PROBLEM TO SOLVE:
Each line from the start of the records through the line containing "left hip: (221, 241)" is to be transcribed exactly, and no other line is to be included.
╭─ MATERIALS PROVIDED
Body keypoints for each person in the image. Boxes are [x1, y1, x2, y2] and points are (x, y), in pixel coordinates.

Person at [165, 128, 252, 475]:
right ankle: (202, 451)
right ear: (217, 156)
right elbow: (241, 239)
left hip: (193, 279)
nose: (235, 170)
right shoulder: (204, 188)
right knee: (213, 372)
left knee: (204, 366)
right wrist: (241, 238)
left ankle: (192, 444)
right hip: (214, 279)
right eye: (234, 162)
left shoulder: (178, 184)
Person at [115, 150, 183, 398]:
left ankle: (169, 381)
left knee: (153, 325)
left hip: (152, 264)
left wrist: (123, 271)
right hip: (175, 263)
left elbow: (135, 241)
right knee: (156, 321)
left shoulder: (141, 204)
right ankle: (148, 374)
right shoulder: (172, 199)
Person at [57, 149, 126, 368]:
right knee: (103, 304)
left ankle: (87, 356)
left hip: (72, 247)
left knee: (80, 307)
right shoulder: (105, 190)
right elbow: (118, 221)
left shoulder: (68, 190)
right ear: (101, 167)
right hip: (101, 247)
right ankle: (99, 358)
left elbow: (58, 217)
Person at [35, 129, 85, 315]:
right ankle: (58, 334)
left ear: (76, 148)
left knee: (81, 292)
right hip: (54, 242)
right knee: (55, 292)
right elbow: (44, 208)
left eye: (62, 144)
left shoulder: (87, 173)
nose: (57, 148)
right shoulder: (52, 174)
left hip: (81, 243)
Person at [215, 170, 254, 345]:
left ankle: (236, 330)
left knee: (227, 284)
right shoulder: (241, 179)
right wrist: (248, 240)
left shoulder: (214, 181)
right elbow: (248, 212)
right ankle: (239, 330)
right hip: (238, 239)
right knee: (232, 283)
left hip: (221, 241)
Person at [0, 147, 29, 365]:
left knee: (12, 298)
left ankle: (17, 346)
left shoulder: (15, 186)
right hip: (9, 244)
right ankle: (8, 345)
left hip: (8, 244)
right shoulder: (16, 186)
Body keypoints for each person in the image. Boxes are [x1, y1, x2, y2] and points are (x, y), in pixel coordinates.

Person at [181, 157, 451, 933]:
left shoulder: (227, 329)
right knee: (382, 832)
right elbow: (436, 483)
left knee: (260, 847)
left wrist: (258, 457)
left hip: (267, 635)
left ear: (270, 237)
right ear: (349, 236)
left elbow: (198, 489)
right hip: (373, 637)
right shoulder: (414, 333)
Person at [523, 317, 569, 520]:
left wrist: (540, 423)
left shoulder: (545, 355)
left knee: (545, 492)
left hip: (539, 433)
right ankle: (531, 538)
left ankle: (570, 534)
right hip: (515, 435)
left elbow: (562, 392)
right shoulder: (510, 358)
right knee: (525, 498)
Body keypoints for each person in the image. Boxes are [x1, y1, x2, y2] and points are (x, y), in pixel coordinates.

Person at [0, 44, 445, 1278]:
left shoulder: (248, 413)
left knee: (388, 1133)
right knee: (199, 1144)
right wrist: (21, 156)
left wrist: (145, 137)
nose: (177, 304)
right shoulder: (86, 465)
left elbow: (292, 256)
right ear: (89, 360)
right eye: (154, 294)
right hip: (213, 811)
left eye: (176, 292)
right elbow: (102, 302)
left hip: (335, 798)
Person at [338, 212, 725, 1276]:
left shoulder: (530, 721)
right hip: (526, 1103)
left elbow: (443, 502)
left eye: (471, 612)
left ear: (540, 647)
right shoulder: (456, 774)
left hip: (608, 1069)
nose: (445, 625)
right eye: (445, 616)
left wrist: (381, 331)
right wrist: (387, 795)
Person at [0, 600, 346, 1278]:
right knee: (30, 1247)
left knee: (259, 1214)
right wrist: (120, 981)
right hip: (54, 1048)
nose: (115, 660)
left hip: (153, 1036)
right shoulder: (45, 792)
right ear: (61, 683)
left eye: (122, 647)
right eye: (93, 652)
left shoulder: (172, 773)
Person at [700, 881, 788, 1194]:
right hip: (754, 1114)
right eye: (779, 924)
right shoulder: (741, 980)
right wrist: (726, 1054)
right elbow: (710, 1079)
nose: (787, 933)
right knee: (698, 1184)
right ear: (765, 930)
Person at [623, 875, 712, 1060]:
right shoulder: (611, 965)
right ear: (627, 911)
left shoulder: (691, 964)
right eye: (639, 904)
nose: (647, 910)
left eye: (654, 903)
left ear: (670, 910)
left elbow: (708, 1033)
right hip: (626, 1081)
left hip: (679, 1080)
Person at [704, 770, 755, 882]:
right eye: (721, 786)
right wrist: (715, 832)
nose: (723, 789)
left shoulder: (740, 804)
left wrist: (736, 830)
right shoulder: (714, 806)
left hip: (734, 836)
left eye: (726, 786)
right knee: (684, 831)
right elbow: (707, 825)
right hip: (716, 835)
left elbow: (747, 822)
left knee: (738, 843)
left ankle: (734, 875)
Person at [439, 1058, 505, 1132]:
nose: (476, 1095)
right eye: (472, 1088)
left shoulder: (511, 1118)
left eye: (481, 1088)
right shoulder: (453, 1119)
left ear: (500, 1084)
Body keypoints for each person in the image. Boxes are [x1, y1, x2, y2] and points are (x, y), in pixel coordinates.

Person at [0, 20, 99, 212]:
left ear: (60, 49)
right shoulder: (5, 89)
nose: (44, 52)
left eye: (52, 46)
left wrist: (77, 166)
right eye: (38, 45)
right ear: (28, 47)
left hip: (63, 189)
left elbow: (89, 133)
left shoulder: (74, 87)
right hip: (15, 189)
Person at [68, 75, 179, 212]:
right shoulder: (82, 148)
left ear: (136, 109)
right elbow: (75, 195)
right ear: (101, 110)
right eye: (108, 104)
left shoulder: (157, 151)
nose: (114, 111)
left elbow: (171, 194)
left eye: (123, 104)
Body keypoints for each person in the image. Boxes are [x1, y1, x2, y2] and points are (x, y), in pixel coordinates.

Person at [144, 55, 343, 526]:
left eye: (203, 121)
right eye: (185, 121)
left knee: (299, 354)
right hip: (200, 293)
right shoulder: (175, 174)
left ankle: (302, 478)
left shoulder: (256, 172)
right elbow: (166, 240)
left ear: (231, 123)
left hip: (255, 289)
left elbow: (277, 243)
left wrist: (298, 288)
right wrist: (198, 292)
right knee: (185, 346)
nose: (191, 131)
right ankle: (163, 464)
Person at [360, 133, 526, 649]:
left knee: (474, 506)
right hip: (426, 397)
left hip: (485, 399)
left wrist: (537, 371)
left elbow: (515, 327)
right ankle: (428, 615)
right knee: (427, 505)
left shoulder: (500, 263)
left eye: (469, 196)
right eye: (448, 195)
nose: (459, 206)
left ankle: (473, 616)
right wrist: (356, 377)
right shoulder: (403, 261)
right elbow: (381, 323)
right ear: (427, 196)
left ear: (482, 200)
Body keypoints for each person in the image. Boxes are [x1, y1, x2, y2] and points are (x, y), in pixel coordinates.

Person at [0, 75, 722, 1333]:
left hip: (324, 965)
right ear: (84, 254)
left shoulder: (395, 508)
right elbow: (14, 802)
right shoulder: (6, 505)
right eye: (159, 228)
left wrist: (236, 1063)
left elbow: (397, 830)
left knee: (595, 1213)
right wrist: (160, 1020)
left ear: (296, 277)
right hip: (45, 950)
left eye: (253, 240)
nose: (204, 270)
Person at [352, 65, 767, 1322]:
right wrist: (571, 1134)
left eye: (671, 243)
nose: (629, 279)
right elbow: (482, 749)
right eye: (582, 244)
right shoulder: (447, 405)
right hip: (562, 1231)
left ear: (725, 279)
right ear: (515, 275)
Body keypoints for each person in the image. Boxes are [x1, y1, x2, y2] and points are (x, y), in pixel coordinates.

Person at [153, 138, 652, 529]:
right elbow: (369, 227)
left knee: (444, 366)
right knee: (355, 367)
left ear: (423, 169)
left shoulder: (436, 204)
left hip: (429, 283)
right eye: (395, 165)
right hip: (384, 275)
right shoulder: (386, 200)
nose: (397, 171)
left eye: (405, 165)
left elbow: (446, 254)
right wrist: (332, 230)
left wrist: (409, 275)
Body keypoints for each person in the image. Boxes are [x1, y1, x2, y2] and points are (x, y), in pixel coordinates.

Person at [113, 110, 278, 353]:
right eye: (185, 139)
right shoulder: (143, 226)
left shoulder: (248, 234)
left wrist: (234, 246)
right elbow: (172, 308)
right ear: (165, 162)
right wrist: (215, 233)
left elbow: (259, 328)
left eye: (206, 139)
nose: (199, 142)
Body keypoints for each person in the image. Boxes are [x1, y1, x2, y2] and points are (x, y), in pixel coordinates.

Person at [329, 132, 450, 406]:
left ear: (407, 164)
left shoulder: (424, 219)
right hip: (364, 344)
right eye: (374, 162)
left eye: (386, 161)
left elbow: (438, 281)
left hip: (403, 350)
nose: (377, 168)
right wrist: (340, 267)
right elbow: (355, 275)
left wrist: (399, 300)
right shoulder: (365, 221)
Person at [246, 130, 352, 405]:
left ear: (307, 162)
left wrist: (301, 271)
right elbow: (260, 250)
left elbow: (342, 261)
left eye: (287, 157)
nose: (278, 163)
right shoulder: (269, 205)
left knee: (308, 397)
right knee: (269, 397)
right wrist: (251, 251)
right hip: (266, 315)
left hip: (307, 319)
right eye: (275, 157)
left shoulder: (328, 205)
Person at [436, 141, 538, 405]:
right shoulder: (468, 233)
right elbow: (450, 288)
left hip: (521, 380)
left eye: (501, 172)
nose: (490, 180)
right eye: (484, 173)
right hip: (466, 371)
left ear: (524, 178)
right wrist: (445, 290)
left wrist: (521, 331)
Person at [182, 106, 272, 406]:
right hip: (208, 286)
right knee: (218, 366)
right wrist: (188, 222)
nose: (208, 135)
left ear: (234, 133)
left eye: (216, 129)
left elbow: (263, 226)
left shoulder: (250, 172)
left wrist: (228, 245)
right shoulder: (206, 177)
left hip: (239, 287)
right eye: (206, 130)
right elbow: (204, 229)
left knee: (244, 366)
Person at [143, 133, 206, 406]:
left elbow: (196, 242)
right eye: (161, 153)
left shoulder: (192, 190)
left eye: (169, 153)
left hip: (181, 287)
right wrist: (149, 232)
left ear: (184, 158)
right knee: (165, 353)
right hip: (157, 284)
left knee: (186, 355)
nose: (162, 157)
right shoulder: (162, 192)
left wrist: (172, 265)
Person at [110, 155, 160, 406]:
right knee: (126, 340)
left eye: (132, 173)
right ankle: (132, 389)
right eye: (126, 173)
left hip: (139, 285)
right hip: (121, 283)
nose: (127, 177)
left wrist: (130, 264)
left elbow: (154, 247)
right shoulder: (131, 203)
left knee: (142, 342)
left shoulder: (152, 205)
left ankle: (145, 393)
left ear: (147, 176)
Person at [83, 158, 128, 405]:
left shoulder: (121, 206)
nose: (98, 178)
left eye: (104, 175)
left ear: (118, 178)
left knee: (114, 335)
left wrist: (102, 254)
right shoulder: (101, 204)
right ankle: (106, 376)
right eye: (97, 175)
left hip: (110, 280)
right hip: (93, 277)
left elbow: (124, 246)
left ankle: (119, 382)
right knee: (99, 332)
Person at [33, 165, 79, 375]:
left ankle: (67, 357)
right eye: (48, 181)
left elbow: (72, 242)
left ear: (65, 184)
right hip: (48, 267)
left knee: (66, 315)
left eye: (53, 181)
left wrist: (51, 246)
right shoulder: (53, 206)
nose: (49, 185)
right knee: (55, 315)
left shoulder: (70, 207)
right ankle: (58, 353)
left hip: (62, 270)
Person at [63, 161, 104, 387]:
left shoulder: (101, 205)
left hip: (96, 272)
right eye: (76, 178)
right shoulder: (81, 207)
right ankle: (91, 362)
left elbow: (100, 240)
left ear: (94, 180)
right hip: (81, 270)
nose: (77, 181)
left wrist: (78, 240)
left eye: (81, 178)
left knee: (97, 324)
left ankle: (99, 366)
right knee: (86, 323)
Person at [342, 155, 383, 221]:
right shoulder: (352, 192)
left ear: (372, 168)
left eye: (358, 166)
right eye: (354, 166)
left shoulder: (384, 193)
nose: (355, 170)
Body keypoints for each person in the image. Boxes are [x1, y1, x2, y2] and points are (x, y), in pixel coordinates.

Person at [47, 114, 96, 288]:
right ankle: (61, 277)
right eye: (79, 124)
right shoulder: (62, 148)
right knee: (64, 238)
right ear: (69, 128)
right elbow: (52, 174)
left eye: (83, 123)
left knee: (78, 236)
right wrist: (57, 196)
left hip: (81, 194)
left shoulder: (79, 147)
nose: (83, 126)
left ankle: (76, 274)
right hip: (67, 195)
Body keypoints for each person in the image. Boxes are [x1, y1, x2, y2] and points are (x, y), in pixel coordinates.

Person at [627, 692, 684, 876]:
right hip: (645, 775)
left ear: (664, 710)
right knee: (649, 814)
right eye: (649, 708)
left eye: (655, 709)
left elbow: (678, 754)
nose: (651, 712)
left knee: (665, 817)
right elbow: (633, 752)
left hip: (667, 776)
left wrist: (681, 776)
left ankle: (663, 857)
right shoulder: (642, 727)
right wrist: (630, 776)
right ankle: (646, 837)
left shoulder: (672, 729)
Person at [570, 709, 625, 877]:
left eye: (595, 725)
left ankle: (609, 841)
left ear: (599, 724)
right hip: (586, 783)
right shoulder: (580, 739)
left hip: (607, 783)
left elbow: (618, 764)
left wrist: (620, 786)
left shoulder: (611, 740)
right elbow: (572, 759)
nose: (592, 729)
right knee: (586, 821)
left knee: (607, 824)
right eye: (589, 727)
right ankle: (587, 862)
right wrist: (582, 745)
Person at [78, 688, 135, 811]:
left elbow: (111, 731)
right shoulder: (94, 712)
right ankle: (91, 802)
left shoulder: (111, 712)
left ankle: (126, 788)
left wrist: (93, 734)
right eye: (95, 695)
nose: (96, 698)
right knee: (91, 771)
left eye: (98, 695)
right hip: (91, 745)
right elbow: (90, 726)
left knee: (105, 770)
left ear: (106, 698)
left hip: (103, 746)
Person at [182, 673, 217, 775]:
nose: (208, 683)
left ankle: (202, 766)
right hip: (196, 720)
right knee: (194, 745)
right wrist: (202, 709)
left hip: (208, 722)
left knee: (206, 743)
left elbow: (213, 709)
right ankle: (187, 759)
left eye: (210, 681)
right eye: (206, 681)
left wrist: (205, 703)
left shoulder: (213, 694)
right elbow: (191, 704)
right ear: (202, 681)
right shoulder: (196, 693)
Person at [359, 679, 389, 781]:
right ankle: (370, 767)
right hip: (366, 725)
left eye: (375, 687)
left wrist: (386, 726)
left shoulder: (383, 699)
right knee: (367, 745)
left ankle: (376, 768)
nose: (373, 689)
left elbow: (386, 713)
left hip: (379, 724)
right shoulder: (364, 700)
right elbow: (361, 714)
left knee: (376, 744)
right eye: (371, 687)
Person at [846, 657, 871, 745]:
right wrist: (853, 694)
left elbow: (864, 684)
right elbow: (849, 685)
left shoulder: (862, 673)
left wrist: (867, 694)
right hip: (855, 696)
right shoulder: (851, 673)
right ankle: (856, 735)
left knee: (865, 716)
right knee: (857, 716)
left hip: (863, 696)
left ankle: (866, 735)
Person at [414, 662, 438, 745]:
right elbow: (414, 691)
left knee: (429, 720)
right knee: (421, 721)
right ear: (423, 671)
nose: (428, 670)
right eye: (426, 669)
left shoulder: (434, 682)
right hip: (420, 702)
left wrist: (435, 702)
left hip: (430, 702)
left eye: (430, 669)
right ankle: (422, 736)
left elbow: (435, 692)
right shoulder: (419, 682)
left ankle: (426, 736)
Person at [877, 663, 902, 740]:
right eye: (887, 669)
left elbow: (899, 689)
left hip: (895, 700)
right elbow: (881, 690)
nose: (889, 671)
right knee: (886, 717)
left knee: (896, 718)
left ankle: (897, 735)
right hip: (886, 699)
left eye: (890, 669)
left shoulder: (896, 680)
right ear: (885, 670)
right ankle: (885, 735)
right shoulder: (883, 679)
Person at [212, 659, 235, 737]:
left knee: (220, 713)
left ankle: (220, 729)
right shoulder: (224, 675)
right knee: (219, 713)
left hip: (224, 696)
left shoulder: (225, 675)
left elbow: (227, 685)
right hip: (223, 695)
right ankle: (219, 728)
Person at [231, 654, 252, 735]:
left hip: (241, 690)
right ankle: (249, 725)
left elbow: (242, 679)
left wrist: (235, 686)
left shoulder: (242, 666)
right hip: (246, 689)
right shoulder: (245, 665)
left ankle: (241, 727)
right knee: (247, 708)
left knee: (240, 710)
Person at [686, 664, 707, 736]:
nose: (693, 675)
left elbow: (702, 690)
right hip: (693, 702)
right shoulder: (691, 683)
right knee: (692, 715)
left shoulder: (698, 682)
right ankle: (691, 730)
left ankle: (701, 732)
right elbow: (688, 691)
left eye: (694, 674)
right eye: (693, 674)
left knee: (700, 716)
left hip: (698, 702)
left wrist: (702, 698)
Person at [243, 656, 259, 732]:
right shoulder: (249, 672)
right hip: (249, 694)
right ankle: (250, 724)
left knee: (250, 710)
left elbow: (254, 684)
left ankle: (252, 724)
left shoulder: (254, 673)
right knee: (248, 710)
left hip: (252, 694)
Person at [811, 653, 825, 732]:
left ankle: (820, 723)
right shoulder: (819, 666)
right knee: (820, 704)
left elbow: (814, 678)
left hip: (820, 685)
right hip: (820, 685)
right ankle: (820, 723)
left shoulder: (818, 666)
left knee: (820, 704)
╰─
ANSWER BOX:
Body keypoints for each person in the image. Boxes are [x1, y1, x2, y2] and points are (x, y), in pixel coordinates.

Person at [165, 128, 252, 475]:
right ankle: (202, 451)
right ear: (217, 156)
right elbow: (241, 239)
left hip: (193, 279)
nose: (235, 170)
right shoulder: (204, 188)
right knee: (213, 372)
left knee: (204, 366)
right wrist: (241, 238)
left ankle: (192, 444)
right hip: (214, 279)
right eye: (234, 162)
left shoulder: (178, 184)
Person at [115, 150, 183, 398]:
left ankle: (169, 381)
left knee: (153, 325)
left hip: (152, 264)
left wrist: (123, 271)
right hip: (175, 263)
left elbow: (135, 241)
right knee: (156, 321)
left shoulder: (141, 204)
right ankle: (148, 374)
right shoulder: (172, 199)
Person at [57, 149, 126, 368]:
right knee: (103, 304)
left ankle: (87, 356)
left hip: (72, 247)
left knee: (80, 307)
right shoulder: (105, 190)
right elbow: (118, 221)
left shoulder: (68, 190)
right ear: (101, 167)
right hip: (101, 247)
right ankle: (99, 358)
left elbow: (58, 217)
Person at [35, 129, 85, 315]:
right ankle: (58, 334)
left ear: (76, 148)
left knee: (81, 292)
right hip: (54, 242)
right knee: (55, 292)
right elbow: (44, 208)
left eye: (62, 144)
left shoulder: (87, 173)
nose: (57, 148)
right shoulder: (52, 174)
left hip: (81, 243)
Person at [215, 170, 254, 345]:
left ankle: (236, 330)
left knee: (227, 284)
right shoulder: (241, 179)
right wrist: (248, 240)
left shoulder: (214, 181)
right elbow: (248, 212)
right ankle: (239, 330)
right hip: (238, 239)
right knee: (232, 283)
left hip: (221, 241)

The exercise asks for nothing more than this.